◆ DATA RECORDS
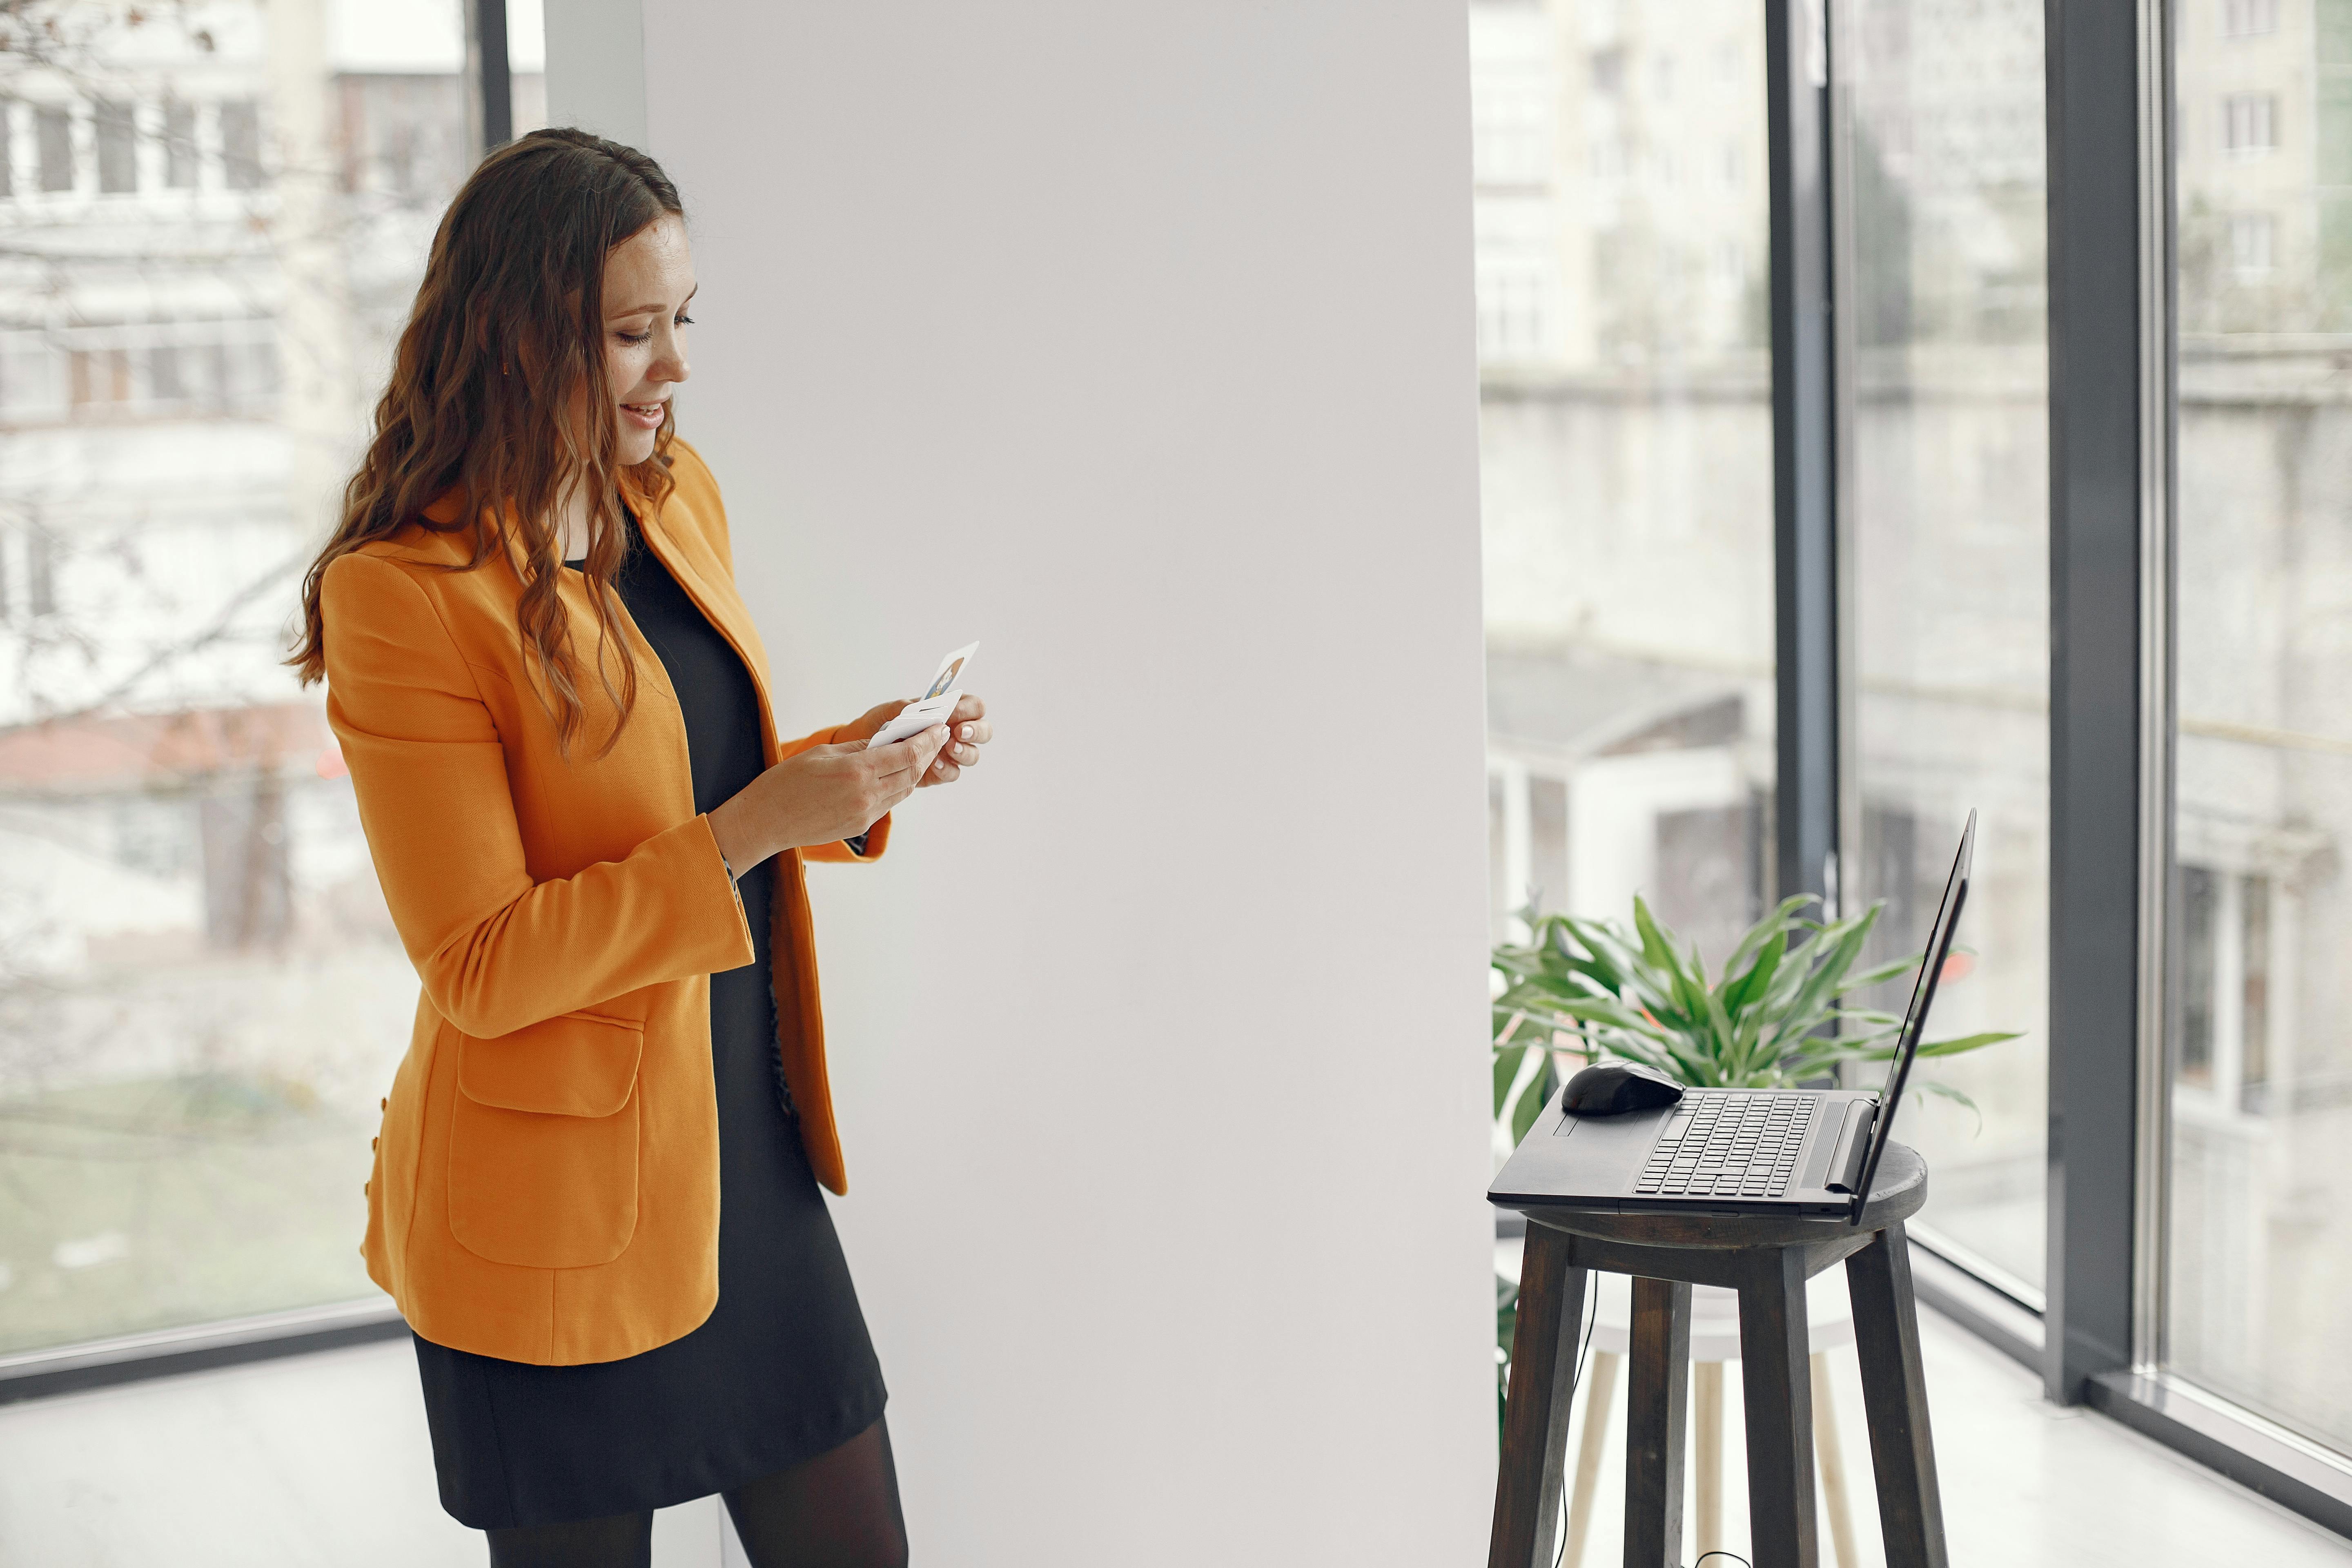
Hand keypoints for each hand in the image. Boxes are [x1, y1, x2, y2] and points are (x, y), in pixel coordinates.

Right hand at [706, 724, 949, 869]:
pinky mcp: (859, 825)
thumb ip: (859, 747)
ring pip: (903, 789)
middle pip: (912, 772)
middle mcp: (867, 795)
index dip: (927, 740)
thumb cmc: (786, 782)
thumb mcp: (824, 754)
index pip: (907, 753)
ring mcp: (865, 813)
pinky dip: (898, 786)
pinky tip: (897, 773)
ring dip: (915, 770)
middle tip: (936, 738)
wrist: (765, 821)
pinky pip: (889, 803)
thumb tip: (887, 739)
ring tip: (921, 753)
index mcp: (857, 771)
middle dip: (928, 753)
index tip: (938, 728)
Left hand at [842, 694, 991, 786]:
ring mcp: (952, 753)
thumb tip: (913, 708)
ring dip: (963, 752)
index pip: (974, 706)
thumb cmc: (884, 723)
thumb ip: (901, 707)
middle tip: (958, 733)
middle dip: (975, 732)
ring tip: (948, 749)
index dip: (968, 710)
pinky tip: (934, 764)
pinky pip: (953, 773)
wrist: (870, 748)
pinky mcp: (941, 771)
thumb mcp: (888, 710)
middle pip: (984, 731)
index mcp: (951, 709)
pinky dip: (946, 769)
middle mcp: (957, 731)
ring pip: (972, 754)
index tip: (952, 713)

◆ WHAT TO DO
Excluding the pictures, transcribe each entry above word for word.

◆ RESULT
Hand keypoints for each hand in the image. Boxes are [x1, y1, x2, y2] and points are (x, y), in pixel coordinates.

Right hand at [706, 724, 949, 869]:
pinky mcp: (859, 825)
thumb ip: (859, 747)
ring pip: (903, 789)
middle pip: (912, 772)
middle mcp: (867, 795)
index dip: (927, 740)
thumb cmc: (786, 782)
thumb mcp: (824, 754)
index pip: (907, 753)
ring mcp: (865, 813)
pinky dip: (898, 786)
pinky tip: (897, 773)
ring dip: (915, 770)
middle tip: (936, 738)
wrist: (765, 821)
pinky pip: (889, 803)
thumb tip: (887, 739)
ring tip: (921, 753)
index mcp: (857, 771)
middle dip: (928, 753)
index tip: (938, 728)
Left hand at [842, 694, 991, 786]:
ring mcp: (952, 753)
thumb tip: (913, 708)
ring dip: (963, 752)
index pip: (974, 706)
thumb cmc: (884, 723)
thumb ip: (901, 707)
middle tip: (958, 733)
middle dip: (975, 732)
ring tip: (948, 749)
index dip: (968, 710)
pinky tip: (934, 764)
pinky pip: (953, 773)
wrist: (870, 748)
pinky mcp: (941, 771)
thumb mcp: (888, 710)
middle pip: (984, 731)
index mcp: (951, 709)
pinky dip: (946, 769)
middle mcp: (957, 731)
ring pip: (972, 754)
index tip: (952, 713)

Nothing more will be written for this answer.